MUARA ENIM, SUMATERA SELATAN – Gelombang tuntutan keadilan warga Tanjung Enim terhadap PT Bukit Asam Tbk (PTBA) kian mengkristal. Di tengah bergulirnya gugatan sengketa lahan di pengadilan, muncul tuntutan simbolis: “Kami ingin putra asli Tanjung Enim memimpin PTBA” Seruan ini mencerminkan kekecewaan puluhan tahun atas keterpinggiran masyarakat lokal dalam pengelolaan tambang batubara di tanah leluhur mereka.

Warga menceritakan ironi pahit: “Zaman Belanda, listrik dari tambang ini gratis untuk kami. Sekarang? Kami bayar mahal sambil menghirup debu batubara setiap hari,” ujar Mariam (45), warga terdampak debu.

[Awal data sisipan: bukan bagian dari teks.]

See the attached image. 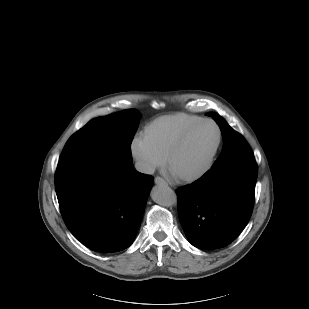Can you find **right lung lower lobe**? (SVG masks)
I'll use <instances>...</instances> for the list:
<instances>
[{"label":"right lung lower lobe","instance_id":"98d812e1","mask_svg":"<svg viewBox=\"0 0 309 309\" xmlns=\"http://www.w3.org/2000/svg\"><path fill=\"white\" fill-rule=\"evenodd\" d=\"M152 185L131 157L97 152L56 178V194L69 231L91 250L111 253L133 243Z\"/></svg>","mask_w":309,"mask_h":309}]
</instances>
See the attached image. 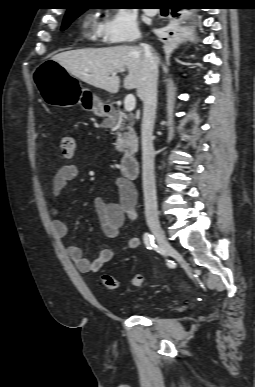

Hamparan kebun durian dan duku warisan nenek moyang telah berganti lubang tambang menganga dan kolam beracun, tanpa pemulihan memadai.
“Belum ada putra Tanjung Enim pernah pimpin PTBA. Kami hanya penonton di kampung sendiri,” tegas Arifin (38), menyoroti ketiadaan representasi lokal di jajaran direksi BUMN tersebut.
Dua Front Perjuangan: Meja Hijau & Kantor DPRD
Konflik mencapai titik panas di dua arena, Gugatan Robert Aritonang & Polinawaty di PN Muara Enim
Sidang pembuktian gugatan lahan 66,72 hektare melawan PTBA dan PT Bumi Sawindo Permai (BSP) kembali digelar (14/4/2025). Pasangan ini menuntut:
Putusan Provisi penghentian sementara aktivitas tambang dan penggusuran di lahan sengketa (Desa Darmo, Lawang Kidul).
“Hentikan pekerjaan di lahan kami! Hormati proses hukum!” desak Polinawaty di depan Pengadilan Negeri Muara Enim.
Kuasa hukum penggugat, Sabar Ompu Sunggu, mengecam pelanggaran status quo: “Ini intimidasi Bisa picu pertumpahan darah!” dan mendesak intervensi Presiden Prabowo dan MenBUMN Erick Thohir.
Sebagaimana Dilansir dari Remol Sumsel PT BSP melalui kuasa hukumnya, Dr. Firmansyah, menyatakan akan menanggapi permohonan provisi setelah mempelajari bukti. Sidang pembuktian tergugat dijadwalkan 21 April 2025.
Di luar kasus Robert-Polinawaty, ratusan kepala keluarga (KK) di Desa Darmo menghadap Komisi I DPRD Muara Enim (3/2/2025).
“300 KK terdampak, hampir seluruh Desa Darmo habis jadi tambang. Ganti rugi tak jelas sejak 2023” protes Sulbahri, juru bicara warga.
Mereka menuntut kejelasan ganti rugi lahan/kebun di wilayah Bangko Tengah Blok B sebelum aktivitas tambang meluas.
Ketua BPD Desa Darmo, Herlanudin, mendampingi warga menekankan urgensi penyelesaian: “Perusahaan sudah mulai bekerja di sekitar lahan warga. Resah kami makin menjadi.”
Warga Tanjung Enim menegaskan perjuangan mereka bukan sekadar ganti rugi materi: 1. Pemulihan Lingkungan: Reklamasi lahan bekas tambang (void) yang berdampak pada ekosistem dan kesehatan. 2. Pengakuan Identitas: Pembangunan tidak boleh menghapus sejarah dan hak sosio-kultural masyarakat adat/lokal. 3. Keterwakilan Nyata: “Sudah waktunya putra terbaik Tanjung Enim memimpin PTBA. Kami ingin jadi tuan di tanah sendiri”
4. Distribusi Manfaat Adil: Masyarakat harus merasakan kemakmuran dari kekayaan alam yang dikorbankan.
Tanjung Enim memiliki hubungan yang sangat erat dengan PT Bukit Asam Tbk (PTBA). PTBA adalah perusahaan tambang batu bara terbesar di Indonesia, dengan wilayah operasional utama di Tanjung Enim, Sumatera Selatan.